BEGIN PROVIDED TEXT

Expats working in the US

If you’re lucky enough to be in a job with an employer-sponsored scheme, that’s great. It’s best to find out what sort of scheme it is, what the retirement benefits will be and then get signed up to it. Even if you’re not sure how long you will be with the company, get signed up, because even small retirement plan savings will all add up in the end and there’s plenty you can do with several small 401(k)s later down the line.

If you can’t become part of a company scheme, perhaps you are self-employed, then you could consider setting up a Keogh plan (also known as an HR 10 plan). These are fully qualified pensions also used by unincorporated businesses.

Five other notable ages for retirement planning

Apart from starting as soon as you can, there are some other notable ages that have great significance for retirement planning in the USA.

  • 50: Reaching age 50 means you can contribute more money to your 401(k) and IRA accounts and this, in turn, means bigger tax deductions. Following your 50th birthday you can save up to $25,000 (2019 figure) a year into a 401(k) or similar plan (that’s $6,000 more than those aged under 50). Savers who reach 50 can also make larger catch-up contributions to their savings pot – in 2019 that’s an additional $6,000 for 401(k)s and $1,000 for IRAs.
  • 59 ½: Once you reach 59 ½ you have passed the age at which early withdrawal penalties apply on traditional retirement accounts. So, by waiting to withdraw your retirement savings you will keep 10% more of your money. There are some exceptions, however, such as if you leave your job from age 55 you won’t need to pay 401(k) early withdrawal penalties on the retirement savings attached to the job you most recently left, but if you have rolled your 401(k) balance over to an IRA, you will need to wait until you reach 59 ½ for penalty-free withdrawals.

END PROVIDED TEXT
BEGIN DATASET CONTENT

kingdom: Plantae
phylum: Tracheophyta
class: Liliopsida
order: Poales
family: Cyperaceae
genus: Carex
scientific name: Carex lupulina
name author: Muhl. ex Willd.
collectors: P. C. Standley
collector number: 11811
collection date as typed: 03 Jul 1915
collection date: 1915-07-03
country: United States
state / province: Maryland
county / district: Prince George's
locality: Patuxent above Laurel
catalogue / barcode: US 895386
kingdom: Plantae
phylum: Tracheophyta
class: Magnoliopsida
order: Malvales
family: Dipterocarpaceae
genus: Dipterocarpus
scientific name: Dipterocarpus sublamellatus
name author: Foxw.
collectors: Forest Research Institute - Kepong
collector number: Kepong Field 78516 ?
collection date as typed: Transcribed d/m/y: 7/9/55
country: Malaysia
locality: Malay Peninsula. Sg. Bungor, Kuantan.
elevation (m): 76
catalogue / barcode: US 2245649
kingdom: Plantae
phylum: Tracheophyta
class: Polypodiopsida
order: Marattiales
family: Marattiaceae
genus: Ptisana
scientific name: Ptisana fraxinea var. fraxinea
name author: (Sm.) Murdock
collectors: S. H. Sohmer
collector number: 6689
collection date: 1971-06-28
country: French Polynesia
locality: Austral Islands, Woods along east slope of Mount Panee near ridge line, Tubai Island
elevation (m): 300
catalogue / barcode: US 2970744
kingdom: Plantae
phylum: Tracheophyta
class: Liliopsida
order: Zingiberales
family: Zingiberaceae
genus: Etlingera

END DATASET CONTENT

TO DO:
1. According to the text on US retirement planning for expats, what is another name for a Keogh plan?
2. Carry on the text about US retirement planning for expats from the point where it ends.

EXERCISE ANSWERS:
1. An HR 10 plan.

2.
  • 65: Reaching 65 is all about Medicare, the national health insurance programme in the US. There is a restricted period of eligibility to sign up for Medicare – beginning three months before your 65th birthday and ending four months after you reach the milestone. If you don’t enrol during this period, you will receive a late enrolment penalty which is added to your premiums. If you keep on working past your 65th birthday, you must sign up for Medicare within eight months of retiring or leaving a group health plan. Failure to do so could result in higher premiums. At age 65 there are also opportunities to buy a Medigap policy to cover cost-sharing requirements. This policy covers some of the additional services that Medicare doesn’t pay out for.
  • 66: Anyone born between 1943 and 1954 can claim full Social Security retirement benefits when they reach 66. However, there are benefits for those who put off claiming until they are older. For example, when someone born between these years claims Social Security at age 70 they will receive 32% more – so a $1,000 monthly payment will become $1,320. For anyone born after 1954, the social security retirement age is higher and increases incrementally depending on the year you were born. If you were born after 1960, your full retirement age is currently 67.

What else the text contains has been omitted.